De eigentijdse zwemmer in de schilderkunst baadt in een tussenwereld

Een zwembad bij nacht: een jonge vrouw zwemt in het spiegelgladde water. Door elektrische verlichting is dat water net wat lichter dan de hemel erboven. Wat indruk maakt, is precies dat licht. Hoe het uitwaaierende schijnsel van de onderwaterspotjes reflecteert op het lichaam van de nachtelijke zwemmer, is bijzonder knap op het doek gebracht door Caroline Walker (1982). Tussen de bomen op de achtergrond van het schilderij Pool Closing (2016) staat een donkere silhouet. Houdt die figuur de zwemmer, beschermend, in de gaten? Of is het een mogelijke dreiging? Het hele beeld is even paradijselijk als unheimisch – precies zoals zwemmen in de nacht kan zijn.

Eigentijdse baders bevinden zich er vaker nét tussenin, blijkt op de expositie Licked by the waves: nieuwe baders in de kunst, waarvoor museum voor modern realisme MORE in het Gelderse Gorssel werken van zo’n 65 hedendaagse schilders samenbracht. De moderne bader schippert tussen gekleed en ontkleed, tussen bevrijdende duik en knellende badkleding, tussen privé en sociaal, tussen ontspanning en politiek.

In de huidige vorm is de bader een tamelijk recent thema in de westerse kunstgeschiedenis, lichten de tentoonstellingstekst en catalogus toe. Tot in de negentiende eeuw waren Griekse en Romeinse mythen of Bijbelverhalen de enige denkbare aanleiding om (voornamelijk vrouwelijke) baders af te beelden. Vanaf midden negentiende eeuw trokken schilders naar buiten, en kregen tegelijkertijd gegoede Europese burgers meer vrije tijd, die ze onder meer aan de waterkant doorbrachten. Kort door de bocht: de klassieke bader is een begeerlijke vrouw, wier naaktheid onschuld en maagdelijkheid verbeeldt – de moderne bader is een lichtvoetige recreant. Juist die laatste is als thema heel interessant, vanwege de vele tegenpolen waarin hij baadt.

Niet alles frivool

Het is jammer dat de tentoonstelling, samengesteld door directeur van Museum MORE Maite van Dijk en kunstenaar Tanja Ritterbex, na de introducerende wandtekst behalve mooie dichtregels geen verdere zaalteksten meer biedt. Er zijn vier thema’s met abstracte titels (‘Echoes of aquatic Reverie’, ‘Riverside Rhapsody’, ‘Whispers of Water’ en ‘Embracing the Full Frontal’), maar die worden op zaal amper toegelicht. Juist op een expositie met zó’n indrukwekkende lijst internationale kunstenaars (beginnend en bekende namen), zou iets meer toelichting de werken recht doen. Het thema verdient dit ook, want het is lang niet allemaal frivole badcultuur.

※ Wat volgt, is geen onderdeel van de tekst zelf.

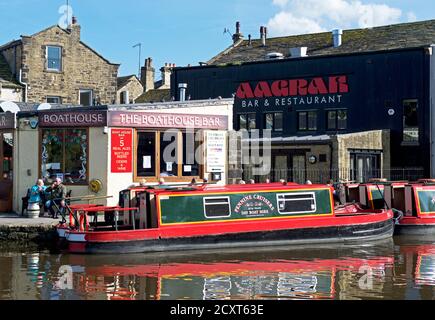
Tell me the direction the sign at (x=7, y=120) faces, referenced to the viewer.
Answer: facing the viewer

Simone Kennedy Doig, Bruce, 2022.
Foto Museum More/Gunter Lepkowski

Neem het prachtige schilderij Bruce (2020) van de Britse Simone Kennedy Doig (1994). Ze schilderde het werk, van een vrouw die ontspannen op haar rug in het water dobbert, met een ongeveer even grote hond ernaast op de kade, in het huis van haar pas overleden moeder. Die combinatie van ontspanning en melancholie, het verdriet, komt over – het water is als de warme omhelzing van een moeder die er niet langer is.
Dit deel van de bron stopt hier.